Tuesday, August 12, 2008

Norilsk plans to suspend publication of cobalt prices [UPDATE]

Norilsk Nickel plans to suspend publication of cobalt prices on its website as a result of an internal review of the practice of publishing supplementary information about the market




[Adds details: traders’ comments; price and market information]

Norilsk Nickel plans to suspend publication of cobalt prices on its website as a result of an internal review of the practice of publishing supplementary information about the market, a source at Norilsk said.

“The website is closed, at least temporarily,” he said, adding that the indicative offer of 99.3% cobalt at $32 per lb on August 6 is the last such price that will be published.

Norilsk believed that the website, on which it published offer prices and the average prices of business concluded in previous weeks, was useful when the market was more fragmented, the source said.

Switzerland-based trader and producer Glencore holds a considerable part of the cobalt market and that may have weighed on the company’s decision, he said.

“It was a useful tool to deliver information to market participants, but Norilsk will get more flexibility now,” he said.

“We feel we may be giving away too much information to another big player in the market about our own business,” the source said.

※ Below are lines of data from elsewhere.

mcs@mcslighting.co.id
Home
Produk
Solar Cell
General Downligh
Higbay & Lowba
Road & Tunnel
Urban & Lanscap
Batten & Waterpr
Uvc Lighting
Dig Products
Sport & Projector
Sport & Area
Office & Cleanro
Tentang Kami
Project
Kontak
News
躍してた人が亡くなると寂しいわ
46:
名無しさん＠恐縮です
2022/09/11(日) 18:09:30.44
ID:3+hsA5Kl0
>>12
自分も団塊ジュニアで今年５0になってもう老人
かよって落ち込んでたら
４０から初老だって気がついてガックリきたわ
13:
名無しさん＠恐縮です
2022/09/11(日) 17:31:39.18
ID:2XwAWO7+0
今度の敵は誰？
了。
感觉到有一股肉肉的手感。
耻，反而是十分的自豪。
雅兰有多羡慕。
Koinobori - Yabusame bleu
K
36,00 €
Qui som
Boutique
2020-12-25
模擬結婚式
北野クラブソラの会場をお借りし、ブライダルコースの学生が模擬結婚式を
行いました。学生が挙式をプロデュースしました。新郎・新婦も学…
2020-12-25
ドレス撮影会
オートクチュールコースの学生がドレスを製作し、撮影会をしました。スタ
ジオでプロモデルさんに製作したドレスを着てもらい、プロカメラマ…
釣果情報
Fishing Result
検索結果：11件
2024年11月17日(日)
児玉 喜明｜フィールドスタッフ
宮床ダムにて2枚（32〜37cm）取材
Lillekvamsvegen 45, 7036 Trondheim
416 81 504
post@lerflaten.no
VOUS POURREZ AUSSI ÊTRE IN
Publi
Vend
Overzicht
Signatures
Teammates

Norilsk Nickel will continue to sell cobalt, but without publishing prices or indicative offers.

The Russian producer signed a deal to supply up to 2,500 tpy of cobalt metal to OM Group back in 2006.

But it also sells around 180 tpm of ingots from current production, an experienced cobalt market source said.

The decision comes as the cobalt market continues to fall. Low-grade prices dropped to $27.50-28.50 per lb last week from a peak of $48.25-49 at the start of April.

The Norilsk source refused to comment on whether the decision to suspend pricing was related to the change in management at the company.

Ceo Denis Morozov was dismissed in July. Deputy ceo Tav Morgan left the company shortly afterwards.

Norilsk’s move removes one of the benchmarks that market participants used to assess where to pitch business, a London-based trader said.

“Of the producers you used to be able to look at Jinchuan, Norilsk and BHP. They introduced it as a sign of transparency, and I don’t know why they changed their minds,” he said.

“Perhaps it became too much hassle,” he said. “When the market moved quickly, traders would bid them at their offer price and they’d end up having to explain why they were no longer selling at that level,” he said.

A second trader was more sceptical, though.

“I think the info up there was just what they wanted people to see,” he said, echoing others who said they were unclear on whether the weighted average prices of past businesses reflected just the international market, or also included some domestic sales.